Unions have almost no power now. I think that’s the big difference. Unions kept the pensions as part of the contract. With global competition, those days seem to be gone for good. Even with lower wages and no pensions, the jobs have still left the US. I don’t see how this works out well for US workers, much less retirees. So many people say they will have to work till they’re 70, but what if their health won’t permit it? That’s a reality many will have to face. Keeping up your health via good foods and stamina through exercise can help, but it’s no guarantee. A lifetime of bad habits tends to catch up with you after 60.
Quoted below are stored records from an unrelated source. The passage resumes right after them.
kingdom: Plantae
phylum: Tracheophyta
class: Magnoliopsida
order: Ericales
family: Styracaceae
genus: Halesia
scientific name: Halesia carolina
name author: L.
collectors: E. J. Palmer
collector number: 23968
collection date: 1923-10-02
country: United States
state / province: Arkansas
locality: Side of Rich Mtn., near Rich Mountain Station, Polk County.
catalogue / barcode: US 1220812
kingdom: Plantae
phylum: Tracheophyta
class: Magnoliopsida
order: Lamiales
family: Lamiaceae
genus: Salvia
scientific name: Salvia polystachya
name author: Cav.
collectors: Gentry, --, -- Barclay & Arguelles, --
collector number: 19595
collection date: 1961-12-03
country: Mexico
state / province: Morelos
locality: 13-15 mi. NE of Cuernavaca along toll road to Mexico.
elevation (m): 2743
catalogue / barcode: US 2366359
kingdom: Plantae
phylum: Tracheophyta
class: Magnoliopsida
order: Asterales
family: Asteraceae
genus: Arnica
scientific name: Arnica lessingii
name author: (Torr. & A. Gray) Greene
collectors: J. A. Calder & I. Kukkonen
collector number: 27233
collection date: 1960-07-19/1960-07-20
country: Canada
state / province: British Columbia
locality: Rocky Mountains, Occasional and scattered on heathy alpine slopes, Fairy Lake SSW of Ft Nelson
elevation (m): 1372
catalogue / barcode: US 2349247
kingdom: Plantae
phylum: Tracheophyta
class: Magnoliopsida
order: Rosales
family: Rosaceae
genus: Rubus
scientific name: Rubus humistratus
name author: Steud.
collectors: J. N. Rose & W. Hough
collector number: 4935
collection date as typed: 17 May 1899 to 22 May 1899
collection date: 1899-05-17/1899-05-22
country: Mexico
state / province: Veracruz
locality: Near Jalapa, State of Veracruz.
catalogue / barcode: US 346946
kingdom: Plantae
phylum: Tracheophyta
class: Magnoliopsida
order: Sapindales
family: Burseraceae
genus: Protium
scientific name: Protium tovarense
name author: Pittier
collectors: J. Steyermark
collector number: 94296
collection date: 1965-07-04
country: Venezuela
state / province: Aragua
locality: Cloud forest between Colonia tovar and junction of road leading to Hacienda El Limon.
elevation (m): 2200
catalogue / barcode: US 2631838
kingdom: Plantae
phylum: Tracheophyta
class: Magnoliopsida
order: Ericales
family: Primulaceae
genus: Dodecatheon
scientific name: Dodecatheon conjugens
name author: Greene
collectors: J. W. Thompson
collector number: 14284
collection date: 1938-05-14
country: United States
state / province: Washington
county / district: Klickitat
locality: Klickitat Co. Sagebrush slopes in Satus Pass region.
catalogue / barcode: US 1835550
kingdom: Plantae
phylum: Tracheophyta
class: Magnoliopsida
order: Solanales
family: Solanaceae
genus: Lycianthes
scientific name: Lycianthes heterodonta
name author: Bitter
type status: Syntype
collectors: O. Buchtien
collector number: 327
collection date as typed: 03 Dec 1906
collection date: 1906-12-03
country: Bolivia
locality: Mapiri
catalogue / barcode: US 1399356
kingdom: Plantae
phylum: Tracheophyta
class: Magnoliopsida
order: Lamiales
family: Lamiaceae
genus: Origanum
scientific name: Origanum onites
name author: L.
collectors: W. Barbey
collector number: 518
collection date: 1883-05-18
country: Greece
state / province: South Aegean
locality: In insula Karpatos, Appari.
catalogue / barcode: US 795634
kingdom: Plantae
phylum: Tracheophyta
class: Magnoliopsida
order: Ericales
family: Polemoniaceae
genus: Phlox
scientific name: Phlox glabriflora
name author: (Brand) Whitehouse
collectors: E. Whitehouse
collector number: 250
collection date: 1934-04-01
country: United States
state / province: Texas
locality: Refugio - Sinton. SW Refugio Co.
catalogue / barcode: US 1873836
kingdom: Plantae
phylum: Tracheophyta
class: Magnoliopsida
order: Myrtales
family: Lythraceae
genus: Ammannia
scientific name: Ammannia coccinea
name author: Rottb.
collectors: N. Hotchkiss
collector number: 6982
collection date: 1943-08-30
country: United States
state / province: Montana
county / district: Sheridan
My husband is lucky in that he has a pension, though it has no inflation adjustment. That combined with our not huge 401k money is a pretty good cushion. But he is 70 years old and one of the last who got a pension. I continue to work as a blogger just because I love it. We travel some, but we don’t live lavishly. Mostly we just enjoy our free time and time with our family. We paid for our kids’ college years, so if we have to depend on them a bit later on we don’t feel too badly about it.

Anonymous says:

Like Sam said, I think the working retirement is becoming much more of a norm than it was in previous generations. I am not certain which one we will have, though I imagine it’ll be somewhat decided on how successful we’ll be at growing our business. One thing I do know is that I do not want the traditional retirement, or at least the perceived one. We want to be active and contributing to society, whether it be through volunteering or entrepreneurship and mix in doing some of the things we want to do like travel.

Anonymous says:

Unfortunately a working retirement is becoming a reality for more and more people. I am one of the people who does not have a large nest egg, but to me it is all a matter of perception, how much is enough? Although I do not have a lot by this countries standards, compared to the rest of the world I am doing great. I guess the moral is be happy with what you have.